**Task to complete**:
An exact reproduction of the records is required, with all images left out.

-------- Raw data --------

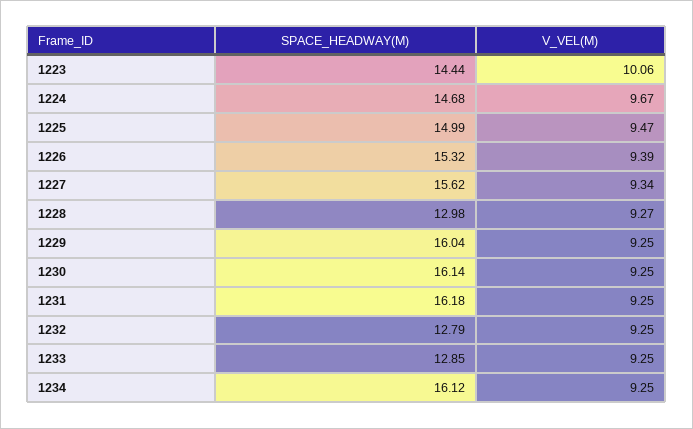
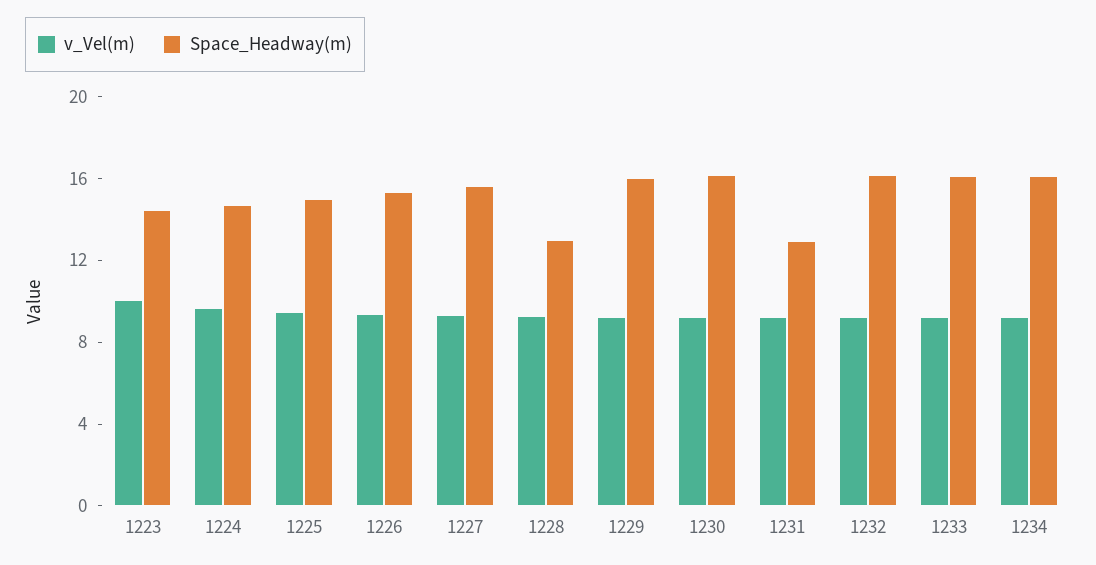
  {
    "SPACE_HEADWAY(M)": {
      "1223": 14.44,
      "1224": 14.68,
      "1225": 14.99,
      "1226": 15.32,
      "1227": 15.62,
      "1228": 12.98,
      "1229": 16.04,
      "1230": 16.14,
-     "1231": 16.18,
+     "1231": 13,
-     "1232": 12.79,
+     "1232": 16,
-     "1233": 12.85,
+     "1233": 16,
      "1234": 16.12
    },
    "V_VEL(M)": {
      "1223": 10.06,
      "1224": 9.67,
      "1225": 9.47,
      "1226": 9.39,
      "1227": 9.34,
      "1228": 9.27,
      "1229": 9.25,
      "1230": 9.25,
      "1231": 9.25,
      "1232": 9.25,
      "1233": 9.25,
      "1234": 9.25
    }
  }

--------

**Expected output**:
  {
    "SPACE_HEADWAY(M)": {
      "1223": 14.44,
      "1224": 14.68,
      "1225": 14.99,
      "1226": 15.32,
      "1227": 15.62,
      "1228": 12.98,
      "1229": 16.04,
      "1230": 16.14,
-     "1231": 16.18,
+     "1231": 13,
-     "1232": 12.79,
+     "1232": 16,
-     "1233": 12.85,
+     "1233": 16,
      "1234": 16.12
    },
    "V_VEL(M)": {
      "1223": 10.06,
      "1224": 9.67,
      "1225": 9.47,
      "1226": 9.39,
      "1227": 9.34,
      "1228": 9.27,
      "1229": 9.25,
      "1230": 9.25,
      "1231": 9.25,
      "1232": 9.25,
      "1233": 9.25,
      "1234": 9.25
    }
  }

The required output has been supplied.